━━━ Provided information

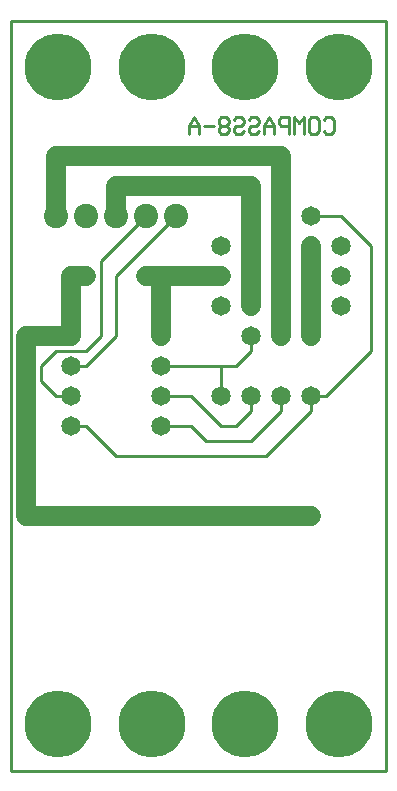
<source format=gbl>
%MOIN*%
%FSLAX25Y25*%
G04 D10 used for Character Trace; *
G04     Circle (OD=.01000) (No hole)*
G04 D11 used for Power Trace; *
G04     Circle (OD=.06700) (No hole)*
G04 D12 used for Signal Trace; *
G04     Circle (OD=.01100) (No hole)*
G04 D13 used for Via; *
G04     Circle (OD=.05800) (Round. Hole ID=.02800)*
G04 D14 used for Component hole; *
G04     Circle (OD=.06500) (Round. Hole ID=.03500)*
G04 D15 used for Component hole; *
G04     Circle (OD=.06700) (Round. Hole ID=.04300)*
G04 D16 used for Component hole; *
G04     Circle (OD=.08100) (Round. Hole ID=.05100)*
G04 D17 used for Component hole; *
G04     Circle (OD=.08900) (Round. Hole ID=.05900)*
G04 D18 used for Component hole; *
G04     Circle (OD=.11300) (Round. Hole ID=.08300)*
G04 D19 used for Component hole; *
G04     Circle (OD=.16000) (Round. Hole ID=.13000)*
G04 D20 used for Component hole; *
G04     Circle (OD=.18300) (Round. Hole ID=.15300)*
G04 D21 used for Component hole; *
G04     Circle (OD=.22291) (Round. Hole ID=.19291)*
%ADD10C,.01000*%
%ADD11C,.06700*%
%ADD12C,.01100*%
%ADD13C,.05800*%
%ADD14C,.06500*%
%ADD15C,.06700*%
%ADD16C,.08100*%
%ADD17C,.08900*%
%ADD18C,.11300*%
%ADD19C,.16000*%
%ADD20C,.18300*%
%ADD21C,.22291*%
%IPPOS*%
%LPD*%
G90*X0Y0D02*D21*X15625Y15625D03*X46875D03*        
X78125D03*D14*X80000Y85000D03*D11*X70000D01*D14*  
D03*D11*X5000D01*Y145000D01*X20000D01*D14*D03*D11*
Y165000D01*X25000D01*D14*D03*D12*X30000Y145000D02*
Y170000D01*X25000Y140000D02*X30000Y145000D01*     
X15000Y140000D02*X25000D01*X10000Y135000D02*      
X15000Y140000D01*X10000Y130000D02*Y135000D01*     
X15000Y125000D02*X10000Y130000D01*                
X15000Y125000D02*X20000D01*D14*D03*D12*Y135000D02*
X25000D01*D14*X20000D03*D12*X25000D02*            
X35000Y145000D01*Y165000D01*X55000Y185000D01*D16* 
D03*X45000D03*D12*X30000Y170000D01*D16*           
X15000Y185000D03*D11*Y205000D01*X90000D01*        
Y185000D01*D14*D03*D11*Y165000D01*D13*D03*D11*    
Y145000D01*D14*D03*D13*X100000Y155000D03*D11*     
Y145000D01*D14*D03*X110000Y155000D03*D11*         
X100000D02*Y175000D01*D13*D03*D14*                
X110000Y165000D03*D12*X120000Y175000D02*          
X110000Y185000D01*X120000Y140000D02*Y175000D01*   
X105000Y125000D02*X120000Y140000D01*              
X100000Y125000D02*X105000D01*D14*X100000D03*D12*  
Y120000D01*X85000Y105000D01*X35000D01*            
X25000Y115000D01*X20000D01*D14*D03*               
X50000Y145000D03*D11*Y165000D01*X45000D01*D14*D03*
D11*X50000D02*X70000D01*D14*D03*D13*              
X80000Y155000D03*D11*Y175000D01*D13*D03*D11*      
Y185000D01*D14*D03*D11*Y195000D01*X35000D01*      
Y185000D01*D16*D03*X25000D03*D10*                 
X104163Y213086D02*X105000Y212129D01*X106674D01*   
X107511Y213086D01*Y216914D01*X106674Y217871D01*   
X105000D01*X104163Y216914D01*X99163Y213086D02*    
X100000Y212129D01*X101674D01*X102511Y213086D01*   
Y216914D01*X101674Y217871D01*X100000D01*          
X99163Y216914D01*Y213086D01*X97511Y212129D02*     
Y217871D01*X95837Y215957D01*X94163Y217871D01*     
Y212129D01*X92511D02*Y217871D01*X90000D01*        
X89163Y216914D01*Y215957D01*X90000Y215000D01*     
X92511D01*X87511Y212129D02*Y215000D01*            
X85837Y217871D01*X84163Y215000D01*Y212129D01*     
X87511Y215000D02*X84163D01*X79163Y216914D02*      
X80000Y217871D01*X81674D01*X82511Y216914D01*      
Y215957D01*X81674Y215000D01*X80000D01*            
X79163Y214043D01*Y213086D01*X80000Y212129D01*     
X81674D01*X82511Y213086D01*X74163Y216914D02*      
X75000Y217871D01*X76674D01*X77511Y216914D01*      
Y215957D01*X76674Y215000D01*X75000D01*            
X74163Y214043D01*Y213086D01*X75000Y212129D01*     
X76674D01*X77511Y213086D01*X71674Y215000D02*      
X72511Y215957D01*Y216914D01*X71674Y217871D01*     
X70000D01*X69163Y216914D01*Y215957D01*            
X70000Y215000D01*X71674D01*X72511Y214043D01*      
Y213086D01*X71674Y212129D01*X70000D01*            
X69163Y213086D01*Y214043D01*X70000Y215000D01*     
X67511D02*X64163D01*X62511Y212129D02*Y215000D01*  
X60837Y217871D01*X59163Y215000D01*Y212129D01*     
X62511Y215000D02*X59163D01*D14*X70000Y155000D03*  
Y175000D03*D12*X75000Y135000D02*X80000Y140000D01* 
X70000Y135000D02*X75000D01*X70000Y125000D02*      
Y135000D01*D14*Y125000D03*D12*X65000Y110000D02*   
X60000Y115000D01*X65000Y110000D02*X80000D01*      
X90000Y120000D01*Y125000D01*D14*D03*X80000D03*D12*
Y120000D01*X75000Y115000D01*X70000D01*            
X60000Y125000D01*X50000D01*D14*D03*D12*Y115000D02*
X60000D01*D14*X50000D03*D12*Y135000D02*X70000D01* 
D14*X50000D03*D12*X80000Y140000D02*Y145000D01*D14*
D03*X110000Y175000D03*D12*X100000Y185000D02*      
X110000D01*D14*X100000D03*D21*X109375Y234375D03*  
X78125D03*X46875D03*D12*X125000Y0D02*Y250000D01*  
X0Y0D02*X125000D01*X0D02*Y250000D01*X125000D01*   
D21*X15625Y234375D03*D11*X80000Y85000D02*         
X90000D01*D14*D03*D11*X100000D01*D14*D03*D21*     
X109375Y15625D03*M02*                             

</source>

━━━━━━

Extract every line of the records above that contains the word "Component".

G04 D14 used for Component hole; *
G04 D15 used for Component hole; *
G04 D16 used for Component hole; *
G04 D17 used for Component hole; *
G04 D18 used for Component hole; *
G04 D19 used for Component hole; *
G04 D20 used for Component hole; *
G04 D21 used for Component hole; *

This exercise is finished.